A modern LED bulb might be 90% efficient — most input becomes light. An old filament bulb was only about 5% efficient, wasting the rest as heat. Because energy is conserved, the wasted energy is never destroyed; it simply spreads out as low-grade heat, which is why no real machine reaches 100% efficiency.

Worked example 1: work done

A weightlifter raises a 60 kg barbell to a height of 2 metres. How much work is done?

First find the weight (the force of gravity), using about 10 N/kg:

force = 60 kg × 10 N/kg = 600 N

Then apply the work formula:

work = force × distance = 600 N × 2 m = 1200 J

The lifter transfers 1200 joules of energy, now stored as gravitational potential energy in the raised barbell.

Worked example 2: power

Suppose that same lift took 3 seconds. What was the lifter's power output?

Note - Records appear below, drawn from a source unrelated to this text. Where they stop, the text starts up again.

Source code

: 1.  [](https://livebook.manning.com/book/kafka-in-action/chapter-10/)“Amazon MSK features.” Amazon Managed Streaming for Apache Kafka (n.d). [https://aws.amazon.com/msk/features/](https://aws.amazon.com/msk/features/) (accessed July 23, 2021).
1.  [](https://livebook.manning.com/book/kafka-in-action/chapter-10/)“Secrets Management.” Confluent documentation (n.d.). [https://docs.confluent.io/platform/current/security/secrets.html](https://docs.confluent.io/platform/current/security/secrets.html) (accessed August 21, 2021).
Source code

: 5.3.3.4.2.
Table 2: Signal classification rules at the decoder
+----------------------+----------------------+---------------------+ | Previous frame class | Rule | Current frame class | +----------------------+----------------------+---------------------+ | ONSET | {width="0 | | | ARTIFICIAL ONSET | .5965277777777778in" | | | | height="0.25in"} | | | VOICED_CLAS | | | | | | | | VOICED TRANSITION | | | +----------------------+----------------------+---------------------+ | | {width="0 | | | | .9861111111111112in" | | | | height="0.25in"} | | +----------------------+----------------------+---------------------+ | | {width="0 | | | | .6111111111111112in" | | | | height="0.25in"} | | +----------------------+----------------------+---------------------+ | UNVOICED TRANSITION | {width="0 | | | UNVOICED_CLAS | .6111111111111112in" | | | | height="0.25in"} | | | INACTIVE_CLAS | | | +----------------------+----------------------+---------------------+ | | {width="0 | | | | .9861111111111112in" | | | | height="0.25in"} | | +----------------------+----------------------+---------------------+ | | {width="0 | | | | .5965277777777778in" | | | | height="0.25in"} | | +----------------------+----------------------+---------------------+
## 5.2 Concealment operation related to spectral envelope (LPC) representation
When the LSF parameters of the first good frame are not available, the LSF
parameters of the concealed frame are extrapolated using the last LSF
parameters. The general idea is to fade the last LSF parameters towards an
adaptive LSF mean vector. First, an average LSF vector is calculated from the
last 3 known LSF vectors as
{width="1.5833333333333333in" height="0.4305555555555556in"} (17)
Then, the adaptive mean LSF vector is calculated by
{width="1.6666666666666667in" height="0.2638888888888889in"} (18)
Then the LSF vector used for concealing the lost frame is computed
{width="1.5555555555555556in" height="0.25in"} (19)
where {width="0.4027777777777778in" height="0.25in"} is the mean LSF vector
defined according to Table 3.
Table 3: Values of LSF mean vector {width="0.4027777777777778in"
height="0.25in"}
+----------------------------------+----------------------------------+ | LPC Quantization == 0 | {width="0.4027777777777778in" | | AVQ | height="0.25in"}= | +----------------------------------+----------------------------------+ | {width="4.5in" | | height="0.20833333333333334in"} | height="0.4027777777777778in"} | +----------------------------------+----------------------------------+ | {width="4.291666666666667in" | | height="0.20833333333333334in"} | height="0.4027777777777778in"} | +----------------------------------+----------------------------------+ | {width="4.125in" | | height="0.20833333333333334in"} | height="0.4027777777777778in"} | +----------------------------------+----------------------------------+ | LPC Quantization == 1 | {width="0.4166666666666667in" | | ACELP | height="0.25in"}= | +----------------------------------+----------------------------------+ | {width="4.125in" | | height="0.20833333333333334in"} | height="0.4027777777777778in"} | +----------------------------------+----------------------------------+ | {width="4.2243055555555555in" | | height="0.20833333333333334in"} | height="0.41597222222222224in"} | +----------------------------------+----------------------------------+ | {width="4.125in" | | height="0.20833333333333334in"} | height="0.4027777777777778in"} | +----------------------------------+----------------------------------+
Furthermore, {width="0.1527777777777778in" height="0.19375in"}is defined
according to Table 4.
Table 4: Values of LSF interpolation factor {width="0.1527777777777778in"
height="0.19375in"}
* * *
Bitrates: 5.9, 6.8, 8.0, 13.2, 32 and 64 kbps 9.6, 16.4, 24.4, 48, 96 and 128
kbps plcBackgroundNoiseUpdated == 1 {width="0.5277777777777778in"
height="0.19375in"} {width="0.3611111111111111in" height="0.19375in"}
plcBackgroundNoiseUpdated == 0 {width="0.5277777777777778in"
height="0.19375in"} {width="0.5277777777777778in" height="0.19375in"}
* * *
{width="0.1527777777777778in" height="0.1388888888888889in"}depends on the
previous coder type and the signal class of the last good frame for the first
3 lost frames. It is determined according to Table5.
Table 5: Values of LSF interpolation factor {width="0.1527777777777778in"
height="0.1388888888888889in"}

power = energy ÷ time = 1200 J ÷ 3 s = 400 W

If a stronger athlete lifted the same bar in just 2 seconds, their power would be 1200 ÷ 2 = 600 W — more powerful, even though the work done is identical.

Try it yourself! 🔬

Measure your own power climbing the stairs.

  1. Find your mass in kilograms and a flight of stairs. Measure the total vertical height you will climb (height of one step × number of steps).
  2. Calculate your weight: mass × 10 N/kg. This is the force.
  3. Work done = weight × height climbed (in joules).
  4. Time yourself running up the stairs in seconds. Then power = work ÷ time.

For example, a 50 kg student (weight 500 N) climbing 4 m in 5 s does 500 × 4 = 2000 J of work, giving 2000 ÷ 5 = 400 W of power — comparable to a bright old light bulb. Try walking, then running, and watch your power output rise.

Quick quiz

Test yourself and earn XP

When is mechanical work done on an object?

What is the unit of work and energy?

Power is best described as…

A 100 W bulb compared with a 60 W bulb…

Why is no real machine 100% efficient?

FAQ

Work is the total amount of energy transferred when a force moves something. Power is how fast that work is done. Running and walking up the same stairs do the same work, but running needs more power because you do it in less time.

In physics terms, no mechanical work is done if the bag does not move. But your muscles still use chemical energy to stay tensed, twitching constantly to hold the load, which is why you feel tired even though the bag is stationary.